Pfizer’s large real-world test of the COVID-19 vaccine confirms that it is highly effective in preventing serious illness or death, even after a single dose.
Real-world tests of Pfizer’s COVID-19 vaccine on more than half a million people confirm that it is highly effective in preventing serious illness or death, even after a single dose.
The vaccine was 92% effective in preventing serious illness after two injections and 62% after one injection. The estimated effectiveness for preventing death is 72% two to three weeks after the first injection, a level that can increase as immunity increases over time.
It appears to be as effective in people over 70 as it is in younger people.
“This is very convincing … better than I thought,” said Dr. Gregory Poland from the Mayo Clinic.
Dr. Buddy Creech of Vanderbilt University agrees: “Even after one dose we can see very high effectiveness in death prevention,” he said.
Neither doctor was involved in the Israeli research but both are involved in other coronavirus vaccine work.
“I’d rather see 100 million people have one dose than to see 50 million people have two doses,” Creech said. “I see a lot of encouragement for a single dose” in the results from Israel, published by the New England Journal of Medicine.
The vaccine made by Pfizer and its German partner, BioNTech, is given in two injections, three weeks apart, in most countries.
The study was led by researchers from the Clalit Research Institute and Ben-Gurion University of the Negev in Israel, with Harvard University in the US. The study did not report on vaccine safety, only effectiveness, but no unexpected problems emerged in previous testing.
The vaccine is estimated to be 57% effective at preventing COVID-19 symptoms two to three weeks after the first dose, and 94% a week or more after the second dose.
It was 74% effective after one injection and 87% after two for preventing hospitalization, and 46% and 92% for preventing confirmed infections. Reducing infections gives hope that a vaccine can curb the spread of the virus, but this type of research can’t determine if that’s the case.
There have been 41 deaths related to COVID-19, 32 of them in people who did not get the vaccine.

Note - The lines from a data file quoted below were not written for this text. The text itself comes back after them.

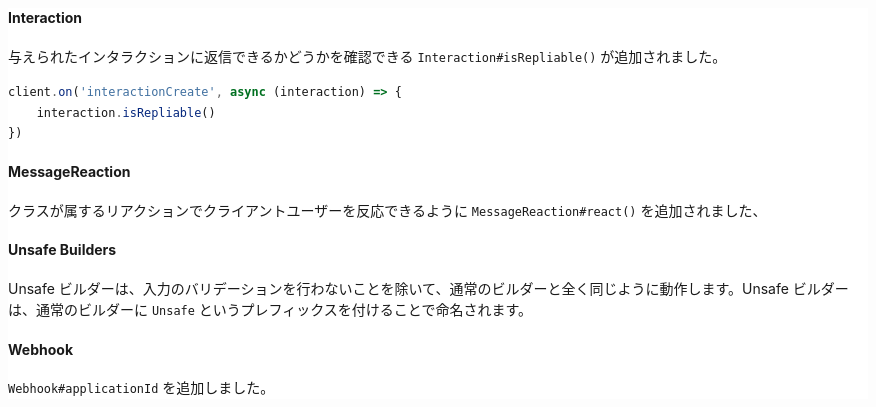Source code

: #### Interaction

与えられたインタラクションに返信できるかどうかを確認できる `Interaction#isRepliable()` が追加されました。

```js
client.on('interactionCreate', async (interaction) => {
    interaction.isRepliable()
})
```

#### MessageReaction

クラスが属するリアクションでクライアントユーザーを反応できるように `MessageReaction#react()` を追加されました、

#### Unsafe Builders

Unsafe ビルダーは、入力のバリデーションを行わないことを除いて、通常のビルダーと全く同じように動作します。Unsafe ビルダーは、通常のビルダーに `Unsafe` というプレフィックスを付けることで命名されます。

#### Webhook

`Webhook#applicationId` を追加しました。


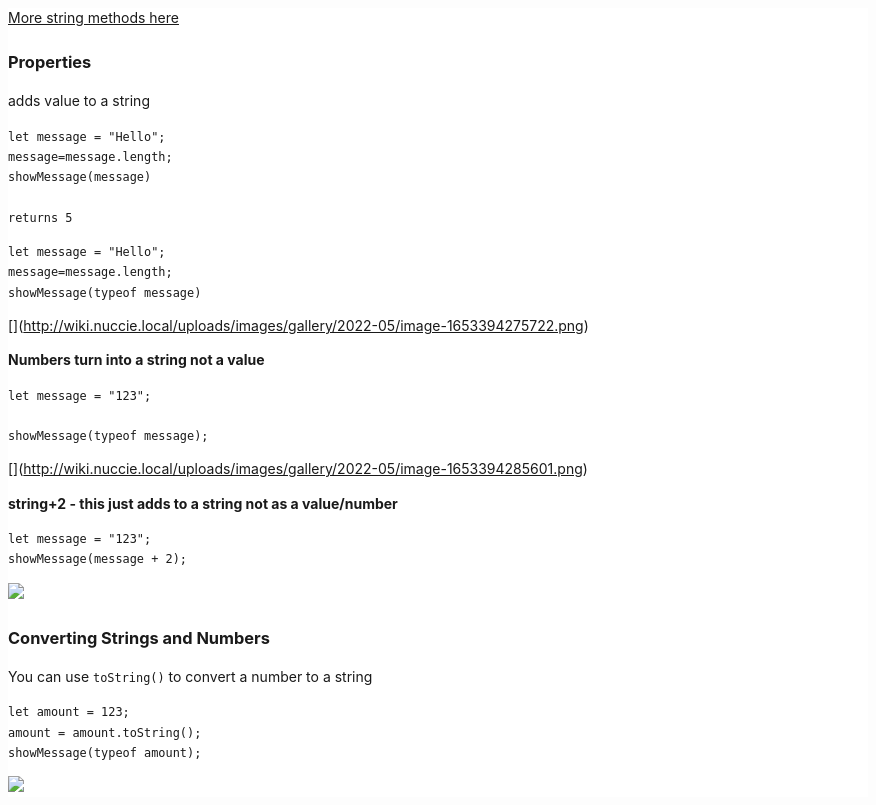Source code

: [More string methods here](https://developer.mozilla.org/en-US/docs/Web/JavaScript/Reference/Global_Objects/String)

### Properties
adds value to a string

```
let message = "Hello";
message=message.length;
showMessage(message)

returns 5
```

```
let message = "Hello";
message=message.length;
showMessage(typeof message)
```

[![[![](http://wiki.nuccie.local/uploads/images/gallery/2022-05/scaled-1680-/image-1653394037101.png)](http://wiki.nuccie.local/uploads/images/gallery/2022-05/image-1653394037101.png)](http://wiki.nuccie.local/uploads/images/gallery/2022-05/scaled-1680-/image-1653394275722.png)](http://wiki.nuccie.local/uploads/images/gallery/2022-05/image-1653394275722.png)

**Numbers turn into a string not a value**
```
let message = "123";

showMessage(typeof message);
```

[![[![](http://wiki.nuccie.local/uploads/images/gallery/2022-05/scaled-1680-/image-1653394088469.png)](http://wiki.nuccie.local/uploads/images/gallery/2022-05/image-1653394088469.png)](http://wiki.nuccie.local/uploads/images/gallery/2022-05/scaled-1680-/image-1653394285601.png)](http://wiki.nuccie.local/uploads/images/gallery/2022-05/image-1653394285601.png)

**string+2 - this just adds to a string not as a value/number**

```
let message = "123";
showMessage(message + 2);
```
[![](http://wiki.nuccie.local/uploads/images/gallery/2022-05/scaled-1680-/image-1653394316390.png)](http://wiki.nuccie.local/uploads/images/gallery/2022-05/image-1653394316390.png)

### Converting Strings and Numbers

You can use `toString()` to convert a number to a string

```
let amount = 123;
amount = amount.toString();
showMessage(typeof amount);
```

![](http://wiki.nuccie.local/uploads/images/gallery/2022-05/scaled-1680-/image-1653394441969.png)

Overall, the figures are comparable to the 95% effectiveness after the two doses seen in the limited testing that led US regulators to authorize the emergency use of the vaccine, Poland said. How much benefit one dose will bring has been a big question, “and there is now some data” to help inform the debate, he added.

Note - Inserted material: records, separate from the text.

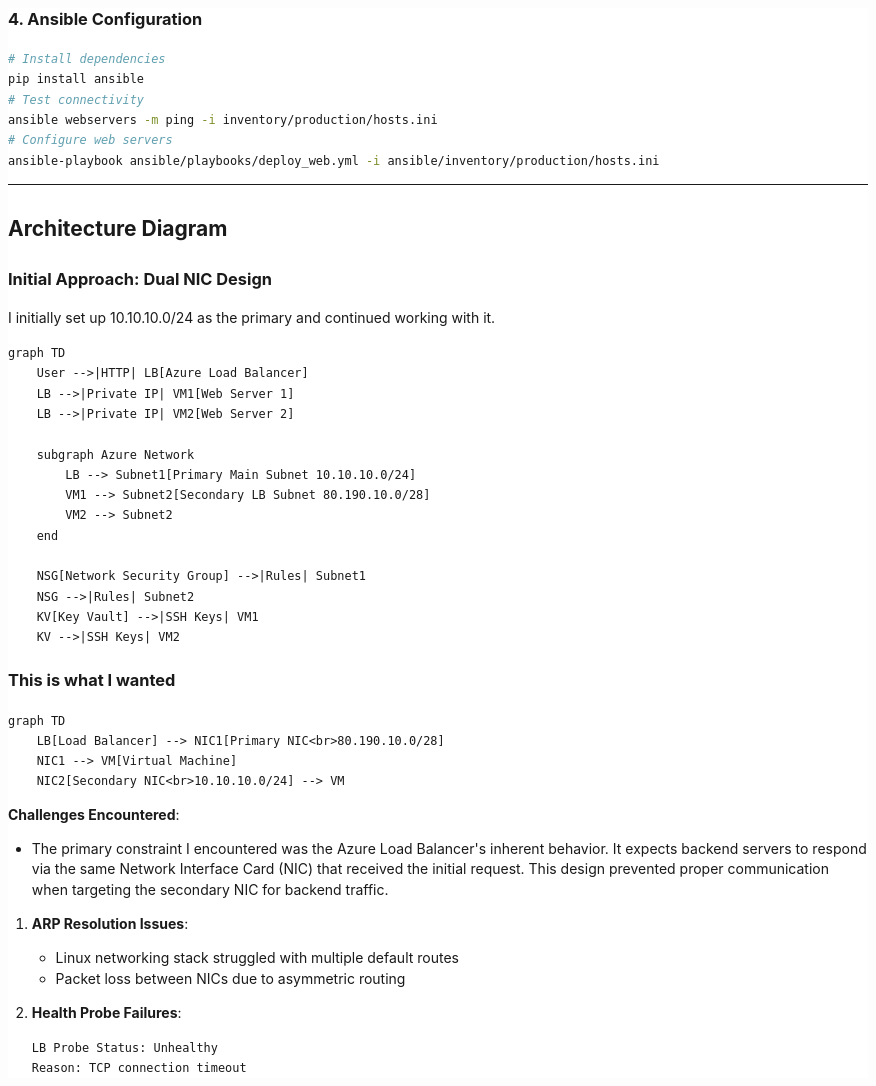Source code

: ### 4. Ansible Configuration
```bash
# Install dependencies
pip install ansible
# Test connectivity
ansible webservers -m ping -i inventory/production/hosts.ini
# Configure web servers
ansible-playbook ansible/playbooks/deploy_web.yml -i ansible/inventory/production/hosts.ini
```

---

## Architecture Diagram

### Initial Approach: Dual NIC Design 
I initially set up 10.10.10.0/24 as the primary and continued working with it. 
```mermaid
graph TD
    User -->|HTTP| LB[Azure Load Balancer]
    LB -->|Private IP| VM1[Web Server 1]
    LB -->|Private IP| VM2[Web Server 2]
    
    subgraph Azure Network
        LB --> Subnet1[Primary Main Subnet 10.10.10.0/24]
        VM1 --> Subnet2[Secondary LB Subnet 80.190.10.0/28]
        VM2 --> Subnet2
    end
    
    NSG[Network Security Group] -->|Rules| Subnet1
    NSG -->|Rules| Subnet2
    KV[Key Vault] -->|SSH Keys| VM1
    KV -->|SSH Keys| VM2
```
### This is what I wanted
```mermaid
graph TD
    LB[Load Balancer] --> NIC1[Primary NIC<br>80.190.10.0/28]
    NIC1 --> VM[Virtual Machine]
    NIC2[Secondary NIC<br>10.10.10.0/24] --> VM
```

**Challenges Encountered**:
- The primary constraint I encountered was the Azure Load Balancer's inherent behavior. It expects backend servers to respond via the same Network Interface Card (NIC) that received the initial request. This design prevented proper communication when targeting the secondary NIC for backend traffic.
1. **ARP Resolution Issues**:
   - Linux networking stack struggled with multiple default routes
   - Packet loss between NICs due to asymmetric routing
     
2. **Health Probe Failures**:
   ```text
   LB Probe Status: Unhealthy
   Reason: TCP connection timeout
   ```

“Perhaps the right thing to do here to protect the majority of people… is to give everyone a dose as quickly as possible. I think it’s an acceptable strategy to consider, “said Poland.

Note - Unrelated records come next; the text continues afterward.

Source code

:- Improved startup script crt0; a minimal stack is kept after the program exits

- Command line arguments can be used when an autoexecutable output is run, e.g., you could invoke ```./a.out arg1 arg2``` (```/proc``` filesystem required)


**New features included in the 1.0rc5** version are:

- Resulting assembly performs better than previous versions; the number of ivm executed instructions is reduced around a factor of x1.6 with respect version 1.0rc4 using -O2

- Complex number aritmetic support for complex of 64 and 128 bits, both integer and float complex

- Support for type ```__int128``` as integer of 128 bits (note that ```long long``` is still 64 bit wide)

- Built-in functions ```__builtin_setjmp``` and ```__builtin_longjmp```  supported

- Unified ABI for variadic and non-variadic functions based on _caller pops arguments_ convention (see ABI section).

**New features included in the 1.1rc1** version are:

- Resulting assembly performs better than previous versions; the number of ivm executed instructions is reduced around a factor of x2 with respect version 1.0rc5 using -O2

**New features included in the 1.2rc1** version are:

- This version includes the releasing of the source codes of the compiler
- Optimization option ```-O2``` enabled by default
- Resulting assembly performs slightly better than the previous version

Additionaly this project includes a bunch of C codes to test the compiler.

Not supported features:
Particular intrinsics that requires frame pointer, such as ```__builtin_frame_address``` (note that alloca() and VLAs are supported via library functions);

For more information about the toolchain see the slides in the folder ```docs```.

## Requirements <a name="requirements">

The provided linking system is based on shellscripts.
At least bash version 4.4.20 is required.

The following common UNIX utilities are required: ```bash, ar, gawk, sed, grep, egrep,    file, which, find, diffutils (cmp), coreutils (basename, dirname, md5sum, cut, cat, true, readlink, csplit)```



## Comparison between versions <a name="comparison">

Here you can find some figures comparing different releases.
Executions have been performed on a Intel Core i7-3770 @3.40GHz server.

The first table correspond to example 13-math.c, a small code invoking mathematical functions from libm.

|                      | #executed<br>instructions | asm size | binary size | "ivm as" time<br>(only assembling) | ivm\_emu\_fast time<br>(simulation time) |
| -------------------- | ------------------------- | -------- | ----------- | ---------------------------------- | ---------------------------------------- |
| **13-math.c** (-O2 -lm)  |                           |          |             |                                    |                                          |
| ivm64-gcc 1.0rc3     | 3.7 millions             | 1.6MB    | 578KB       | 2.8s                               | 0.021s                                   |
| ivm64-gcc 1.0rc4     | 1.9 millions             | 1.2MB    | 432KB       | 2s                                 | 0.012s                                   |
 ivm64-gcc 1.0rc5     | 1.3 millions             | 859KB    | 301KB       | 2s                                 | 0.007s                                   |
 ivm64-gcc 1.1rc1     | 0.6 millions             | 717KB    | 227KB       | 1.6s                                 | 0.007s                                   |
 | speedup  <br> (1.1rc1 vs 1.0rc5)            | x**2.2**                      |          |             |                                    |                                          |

Israel has now vaccinated nearly half of its population. The newer virus variant that was first identified in the UK became the dominant strain in Israel during the study, so the results also provide some insight into how well the vaccine performs against it.
Earlier this week, two UK studies suggested a benefit even after one dose of Pfizer vaccine or a different one from AstraZeneca. Britain delayed the second shot until 12 weeks after the first shot to try to give the more people some level of protection.